____ STORED DATA

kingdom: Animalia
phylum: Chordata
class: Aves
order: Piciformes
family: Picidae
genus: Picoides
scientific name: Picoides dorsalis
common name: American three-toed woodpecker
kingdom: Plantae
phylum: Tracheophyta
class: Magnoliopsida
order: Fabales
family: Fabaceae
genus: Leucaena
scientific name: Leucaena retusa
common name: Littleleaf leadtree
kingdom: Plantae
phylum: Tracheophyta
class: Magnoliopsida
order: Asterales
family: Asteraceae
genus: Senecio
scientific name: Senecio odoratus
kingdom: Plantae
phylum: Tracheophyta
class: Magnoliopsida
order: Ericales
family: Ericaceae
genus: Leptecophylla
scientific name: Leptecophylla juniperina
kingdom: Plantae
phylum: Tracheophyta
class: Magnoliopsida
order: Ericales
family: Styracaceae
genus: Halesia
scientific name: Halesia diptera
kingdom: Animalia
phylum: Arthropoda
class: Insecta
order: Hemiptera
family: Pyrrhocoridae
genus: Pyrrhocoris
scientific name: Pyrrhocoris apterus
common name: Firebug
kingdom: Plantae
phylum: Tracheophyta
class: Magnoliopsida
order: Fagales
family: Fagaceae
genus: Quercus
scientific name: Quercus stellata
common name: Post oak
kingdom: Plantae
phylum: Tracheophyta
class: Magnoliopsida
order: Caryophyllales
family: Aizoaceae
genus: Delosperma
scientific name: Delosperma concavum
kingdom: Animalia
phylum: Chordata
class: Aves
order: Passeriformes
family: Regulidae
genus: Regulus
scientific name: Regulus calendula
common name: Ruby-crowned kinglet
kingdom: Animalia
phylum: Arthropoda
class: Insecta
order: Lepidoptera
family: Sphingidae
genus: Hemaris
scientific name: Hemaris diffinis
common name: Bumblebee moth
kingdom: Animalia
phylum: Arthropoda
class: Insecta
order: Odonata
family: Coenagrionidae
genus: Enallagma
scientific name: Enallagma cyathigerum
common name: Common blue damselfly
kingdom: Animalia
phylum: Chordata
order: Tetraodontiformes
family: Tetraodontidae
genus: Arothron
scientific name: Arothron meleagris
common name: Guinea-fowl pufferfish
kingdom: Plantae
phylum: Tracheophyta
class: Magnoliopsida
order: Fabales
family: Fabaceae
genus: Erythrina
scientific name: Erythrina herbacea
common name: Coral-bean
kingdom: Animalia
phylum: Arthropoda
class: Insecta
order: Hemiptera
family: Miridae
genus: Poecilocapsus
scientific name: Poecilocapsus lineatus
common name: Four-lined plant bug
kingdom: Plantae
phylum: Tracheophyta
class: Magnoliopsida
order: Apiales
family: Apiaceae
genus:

________

- [WHAT IS ASKED] Starting at the line that contains "genus: Quercus" and continuing through the last line, rewrite the lines with "common name" changed to "vernacular name" and nothing else altered.

- [RESULT BELOW]
genus: Quercus
scientific name: Quercus stellata
vernacular name: Post oak
kingdom: Plantae
phylum: Tracheophyta
class: Magnoliopsida
order: Caryophyllales
family: Aizoaceae
genus: Delosperma
scientific name: Delosperma concavum
kingdom: Animalia
phylum: Chordata
class: Aves
order: Passeriformes
family: Regulidae
genus: Regulus
scientific name: Regulus calendula
vernacular name: Ruby-crowned kinglet
kingdom: Animalia
phylum: Arthropoda
class: Insecta
order: Lepidoptera
family: Sphingidae
genus: Hemaris
scientific name: Hemaris diffinis
vernacular name: Bumblebee moth
kingdom: Animalia
phylum: Arthropoda
class: Insecta
order: Odonata
family: Coenagrionidae
genus: Enallagma
scientific name: Enallagma cyathigerum
vernacular name: Common blue damselfly
kingdom: Animalia
phylum: Chordata
order: Tetraodontiformes
family: Tetraodontidae
genus: Arothron
scientific name: Arothron meleagris
vernacular name: Guinea-fowl pufferfish
kingdom: Plantae
phylum: Tracheophyta
class: Magnoliopsida
order: Fabales
family: Fabaceae
genus: Erythrina
scientific name: Erythrina herbacea
vernacular name: Coral-bean
kingdom: Animalia
phylum: Arthropoda
class: Insecta
order: Hemiptera
family: Miridae
genus: Poecilocapsus
scientific name: Poecilocapsus lineatus
vernacular name: Four-lined plant bug
kingdom: Plantae
phylum: Tracheophyta
class: Magnoliopsida
order: Apiales
family: Apiaceae
genus:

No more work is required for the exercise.